A more specific meaning of the phrase is to accept unpleasant consequences of one's assumed beliefs. Sound reasoning requires its practitioner to always sustain a consistent set of beliefs. This may involve accepting a disturbing belief that is a consequence of one's currently held beliefs. It may be disturbing because it is counterintuitive or has other disturbing consequences. Given a philosopher's currently held beliefs that he or she is not prepared to give up, he or she may have to bite the bullet by accepting a particular claim offered as an extreme case or putative counterexample.
- A strict utilitarian will be forced to admit that, if it can be shown that punishing an innocent person would increase the total happiness of the whole society, then there are times when it is morally right to punish an innocent person. (See telishment) An ethically "easy" example would be when an informed person—such as an army cadet—voluntarily accepts the "punishment" or risk of "harm" for the greater good.

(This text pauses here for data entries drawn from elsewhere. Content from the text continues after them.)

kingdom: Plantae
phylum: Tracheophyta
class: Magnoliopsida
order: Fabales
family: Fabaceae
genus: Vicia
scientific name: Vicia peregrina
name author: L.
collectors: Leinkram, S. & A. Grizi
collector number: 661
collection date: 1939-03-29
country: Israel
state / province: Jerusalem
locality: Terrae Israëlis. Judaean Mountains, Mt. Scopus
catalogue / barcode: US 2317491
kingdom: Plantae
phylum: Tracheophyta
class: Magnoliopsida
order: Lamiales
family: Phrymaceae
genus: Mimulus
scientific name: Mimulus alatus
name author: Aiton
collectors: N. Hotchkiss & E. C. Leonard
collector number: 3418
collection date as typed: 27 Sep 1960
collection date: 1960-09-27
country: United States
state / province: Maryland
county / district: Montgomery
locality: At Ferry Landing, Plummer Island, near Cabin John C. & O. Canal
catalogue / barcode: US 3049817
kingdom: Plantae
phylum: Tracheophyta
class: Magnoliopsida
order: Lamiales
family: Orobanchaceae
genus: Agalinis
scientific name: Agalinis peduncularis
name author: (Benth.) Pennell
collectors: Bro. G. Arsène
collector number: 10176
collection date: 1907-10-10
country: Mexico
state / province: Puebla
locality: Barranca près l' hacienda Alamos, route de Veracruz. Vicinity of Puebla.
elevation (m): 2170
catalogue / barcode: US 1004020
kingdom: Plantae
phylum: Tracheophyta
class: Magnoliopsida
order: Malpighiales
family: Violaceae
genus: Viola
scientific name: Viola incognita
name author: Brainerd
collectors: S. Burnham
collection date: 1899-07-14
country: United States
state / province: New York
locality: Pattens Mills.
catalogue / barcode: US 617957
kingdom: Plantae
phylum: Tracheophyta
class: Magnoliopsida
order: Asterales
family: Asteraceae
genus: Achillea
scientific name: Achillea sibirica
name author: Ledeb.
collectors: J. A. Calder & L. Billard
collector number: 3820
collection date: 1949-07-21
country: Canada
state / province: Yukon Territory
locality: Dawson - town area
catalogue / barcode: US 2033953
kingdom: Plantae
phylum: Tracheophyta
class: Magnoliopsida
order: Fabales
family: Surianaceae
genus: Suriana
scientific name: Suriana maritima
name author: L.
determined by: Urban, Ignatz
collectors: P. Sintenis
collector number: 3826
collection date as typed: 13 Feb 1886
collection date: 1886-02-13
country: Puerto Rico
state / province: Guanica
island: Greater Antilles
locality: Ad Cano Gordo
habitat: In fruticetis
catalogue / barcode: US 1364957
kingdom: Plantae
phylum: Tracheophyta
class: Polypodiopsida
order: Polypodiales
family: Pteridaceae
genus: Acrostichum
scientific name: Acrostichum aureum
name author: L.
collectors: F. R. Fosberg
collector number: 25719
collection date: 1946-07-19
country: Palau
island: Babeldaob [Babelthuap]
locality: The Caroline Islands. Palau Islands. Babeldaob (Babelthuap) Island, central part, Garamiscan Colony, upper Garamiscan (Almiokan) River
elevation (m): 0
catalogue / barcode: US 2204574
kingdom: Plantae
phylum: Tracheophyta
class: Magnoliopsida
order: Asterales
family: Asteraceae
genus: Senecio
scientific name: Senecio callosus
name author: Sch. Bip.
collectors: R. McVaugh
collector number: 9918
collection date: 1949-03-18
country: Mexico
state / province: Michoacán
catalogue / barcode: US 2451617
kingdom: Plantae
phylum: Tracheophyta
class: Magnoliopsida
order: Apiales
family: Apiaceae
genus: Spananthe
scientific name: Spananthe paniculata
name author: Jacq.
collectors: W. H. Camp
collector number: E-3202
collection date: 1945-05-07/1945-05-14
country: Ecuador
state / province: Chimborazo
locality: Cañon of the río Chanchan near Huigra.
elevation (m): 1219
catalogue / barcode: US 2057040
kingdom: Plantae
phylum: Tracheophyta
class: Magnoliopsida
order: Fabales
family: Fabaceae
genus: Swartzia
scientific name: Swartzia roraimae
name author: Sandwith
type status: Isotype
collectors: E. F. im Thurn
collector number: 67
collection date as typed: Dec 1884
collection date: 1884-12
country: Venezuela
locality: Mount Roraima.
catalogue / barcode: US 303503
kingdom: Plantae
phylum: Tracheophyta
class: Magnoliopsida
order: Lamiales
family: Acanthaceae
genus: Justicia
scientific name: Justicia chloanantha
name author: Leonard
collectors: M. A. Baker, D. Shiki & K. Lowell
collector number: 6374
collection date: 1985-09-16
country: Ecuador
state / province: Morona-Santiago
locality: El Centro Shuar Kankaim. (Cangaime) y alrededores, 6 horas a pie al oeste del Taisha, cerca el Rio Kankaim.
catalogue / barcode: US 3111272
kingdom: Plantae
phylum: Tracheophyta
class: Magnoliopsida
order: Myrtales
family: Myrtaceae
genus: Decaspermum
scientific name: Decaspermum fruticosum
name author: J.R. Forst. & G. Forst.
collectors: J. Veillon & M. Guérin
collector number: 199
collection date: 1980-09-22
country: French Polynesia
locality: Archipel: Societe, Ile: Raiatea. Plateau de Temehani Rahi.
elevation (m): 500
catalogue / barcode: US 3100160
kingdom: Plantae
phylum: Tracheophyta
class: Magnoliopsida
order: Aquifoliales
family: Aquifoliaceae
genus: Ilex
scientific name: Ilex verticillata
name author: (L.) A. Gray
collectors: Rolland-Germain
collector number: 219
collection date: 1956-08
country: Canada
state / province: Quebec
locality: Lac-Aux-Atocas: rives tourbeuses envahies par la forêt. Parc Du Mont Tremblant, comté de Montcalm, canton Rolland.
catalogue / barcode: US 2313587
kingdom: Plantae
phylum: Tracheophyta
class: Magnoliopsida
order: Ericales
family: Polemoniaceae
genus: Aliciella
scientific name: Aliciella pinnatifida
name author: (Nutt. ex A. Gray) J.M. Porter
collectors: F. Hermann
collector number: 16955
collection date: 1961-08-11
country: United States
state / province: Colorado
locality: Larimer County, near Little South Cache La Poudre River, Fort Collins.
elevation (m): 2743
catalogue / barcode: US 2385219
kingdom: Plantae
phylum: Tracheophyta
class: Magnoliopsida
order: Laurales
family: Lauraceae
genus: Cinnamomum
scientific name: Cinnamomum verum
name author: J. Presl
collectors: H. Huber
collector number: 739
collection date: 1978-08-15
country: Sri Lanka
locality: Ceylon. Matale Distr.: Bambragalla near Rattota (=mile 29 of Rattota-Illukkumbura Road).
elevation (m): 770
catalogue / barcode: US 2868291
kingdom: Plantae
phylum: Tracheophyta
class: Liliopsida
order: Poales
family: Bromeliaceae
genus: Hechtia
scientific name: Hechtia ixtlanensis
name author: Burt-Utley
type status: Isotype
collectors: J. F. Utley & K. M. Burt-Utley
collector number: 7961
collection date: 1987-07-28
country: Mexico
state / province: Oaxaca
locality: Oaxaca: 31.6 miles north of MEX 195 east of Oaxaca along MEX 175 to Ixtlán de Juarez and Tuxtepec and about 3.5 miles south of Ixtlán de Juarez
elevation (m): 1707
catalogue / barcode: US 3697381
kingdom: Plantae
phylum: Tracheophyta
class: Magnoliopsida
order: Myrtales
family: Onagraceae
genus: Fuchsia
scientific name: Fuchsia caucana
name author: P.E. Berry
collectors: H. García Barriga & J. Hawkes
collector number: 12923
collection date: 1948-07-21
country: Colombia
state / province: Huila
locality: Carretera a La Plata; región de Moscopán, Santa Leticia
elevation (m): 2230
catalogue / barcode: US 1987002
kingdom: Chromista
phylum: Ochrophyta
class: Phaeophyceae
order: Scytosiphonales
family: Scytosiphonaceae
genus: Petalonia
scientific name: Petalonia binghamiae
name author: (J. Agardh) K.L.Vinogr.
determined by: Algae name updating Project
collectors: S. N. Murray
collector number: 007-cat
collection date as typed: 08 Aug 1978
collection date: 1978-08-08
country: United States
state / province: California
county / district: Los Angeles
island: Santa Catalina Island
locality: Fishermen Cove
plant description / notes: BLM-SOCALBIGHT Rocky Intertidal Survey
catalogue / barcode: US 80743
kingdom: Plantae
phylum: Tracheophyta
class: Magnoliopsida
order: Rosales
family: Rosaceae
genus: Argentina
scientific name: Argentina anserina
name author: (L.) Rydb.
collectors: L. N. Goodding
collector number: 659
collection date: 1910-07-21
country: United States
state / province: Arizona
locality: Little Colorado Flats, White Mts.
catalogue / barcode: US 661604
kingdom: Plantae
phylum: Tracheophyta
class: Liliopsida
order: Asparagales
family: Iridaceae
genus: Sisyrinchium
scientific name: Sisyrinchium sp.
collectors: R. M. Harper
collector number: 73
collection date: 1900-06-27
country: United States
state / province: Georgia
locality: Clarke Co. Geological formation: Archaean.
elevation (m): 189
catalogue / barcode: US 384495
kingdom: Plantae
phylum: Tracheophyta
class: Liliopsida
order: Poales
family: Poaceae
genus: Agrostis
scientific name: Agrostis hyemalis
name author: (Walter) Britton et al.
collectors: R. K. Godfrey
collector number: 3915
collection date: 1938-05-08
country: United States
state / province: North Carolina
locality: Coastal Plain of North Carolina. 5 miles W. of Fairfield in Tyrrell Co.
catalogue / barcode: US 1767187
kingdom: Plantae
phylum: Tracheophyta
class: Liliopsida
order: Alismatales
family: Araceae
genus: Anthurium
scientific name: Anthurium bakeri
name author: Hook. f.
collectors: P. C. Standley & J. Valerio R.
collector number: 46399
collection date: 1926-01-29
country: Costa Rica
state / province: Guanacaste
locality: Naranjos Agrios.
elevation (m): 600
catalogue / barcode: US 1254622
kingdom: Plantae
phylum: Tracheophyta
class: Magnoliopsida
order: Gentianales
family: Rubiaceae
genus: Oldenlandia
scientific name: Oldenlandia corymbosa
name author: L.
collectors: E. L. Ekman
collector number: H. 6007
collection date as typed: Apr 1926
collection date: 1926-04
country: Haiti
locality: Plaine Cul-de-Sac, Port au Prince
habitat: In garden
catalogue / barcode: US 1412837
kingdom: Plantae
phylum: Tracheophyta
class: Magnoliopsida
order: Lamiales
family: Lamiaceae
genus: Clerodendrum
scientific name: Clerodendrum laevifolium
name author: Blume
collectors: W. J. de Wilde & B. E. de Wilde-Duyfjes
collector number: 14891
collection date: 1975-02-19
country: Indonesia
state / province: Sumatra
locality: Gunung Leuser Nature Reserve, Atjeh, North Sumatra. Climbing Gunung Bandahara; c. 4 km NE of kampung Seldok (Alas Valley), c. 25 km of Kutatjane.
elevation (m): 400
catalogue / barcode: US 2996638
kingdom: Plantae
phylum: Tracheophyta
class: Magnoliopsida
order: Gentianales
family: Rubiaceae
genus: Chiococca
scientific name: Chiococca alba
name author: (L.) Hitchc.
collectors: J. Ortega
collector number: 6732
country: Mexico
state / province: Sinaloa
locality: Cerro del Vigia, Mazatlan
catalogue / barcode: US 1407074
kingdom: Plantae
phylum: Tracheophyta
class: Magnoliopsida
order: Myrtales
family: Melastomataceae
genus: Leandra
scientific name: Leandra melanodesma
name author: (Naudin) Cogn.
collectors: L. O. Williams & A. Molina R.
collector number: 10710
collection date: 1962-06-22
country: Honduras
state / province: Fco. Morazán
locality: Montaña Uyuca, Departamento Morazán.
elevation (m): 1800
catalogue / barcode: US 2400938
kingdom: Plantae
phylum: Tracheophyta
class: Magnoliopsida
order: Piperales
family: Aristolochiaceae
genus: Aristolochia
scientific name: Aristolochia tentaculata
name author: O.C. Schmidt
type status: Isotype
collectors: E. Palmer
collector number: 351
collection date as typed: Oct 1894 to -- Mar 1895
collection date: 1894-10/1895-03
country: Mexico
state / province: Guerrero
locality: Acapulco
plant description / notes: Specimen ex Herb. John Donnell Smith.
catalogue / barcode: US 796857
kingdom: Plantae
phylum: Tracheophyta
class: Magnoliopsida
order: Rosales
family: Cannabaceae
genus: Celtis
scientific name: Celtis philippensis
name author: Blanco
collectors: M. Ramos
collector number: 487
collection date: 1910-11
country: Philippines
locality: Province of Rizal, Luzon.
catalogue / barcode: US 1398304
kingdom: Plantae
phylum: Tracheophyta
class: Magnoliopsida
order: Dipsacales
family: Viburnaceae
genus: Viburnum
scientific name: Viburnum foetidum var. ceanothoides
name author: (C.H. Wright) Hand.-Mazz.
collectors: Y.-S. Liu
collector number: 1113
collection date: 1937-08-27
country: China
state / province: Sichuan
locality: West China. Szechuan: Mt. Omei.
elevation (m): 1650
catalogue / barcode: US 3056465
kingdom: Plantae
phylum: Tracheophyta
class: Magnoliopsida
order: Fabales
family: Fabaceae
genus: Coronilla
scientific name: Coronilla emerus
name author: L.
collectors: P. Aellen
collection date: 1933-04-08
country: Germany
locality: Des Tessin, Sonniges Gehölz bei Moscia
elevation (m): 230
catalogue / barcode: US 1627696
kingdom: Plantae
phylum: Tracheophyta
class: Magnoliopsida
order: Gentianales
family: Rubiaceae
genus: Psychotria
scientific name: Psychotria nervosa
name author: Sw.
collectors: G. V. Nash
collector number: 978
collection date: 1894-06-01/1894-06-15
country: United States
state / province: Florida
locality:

- The Euthyphro dilemma can be resolved in the mind of a divine command theorist by simply accepting that if God tells us to do something which appears to be immoral, then we are to accept that it really is moral in the bigger picture, and that it only appears to be immoral.
- A consequentialist believes that what is called right or wrong depends on what consequences come about as a result of a proposed action. As a way to test this view, some counterexamples may be considered which are intended to find out if this view holds up in extreme cases. For example, one may object that some actions appear to be right in principle even when terrible consequences have resulted from them. Also, there may be times when an action appears to be wrong in principle, but has wonderful consequences. A person wanting to stay faithful to the consequentialist view in the face of an extreme case may have to bite the bullet by taking the position that, even though these counterexamples do exist, the original view still holds up:
- Even though both drivers were driving recklessly, only the one who gets in an accident gets a severe penalty. It's okay that some people are treated differently based solely on their luck.
- Accepting the existence of moral luck may seem counterintuitive or even unreasonable to some, so this statement of acceptance can be seen as biting the bullet.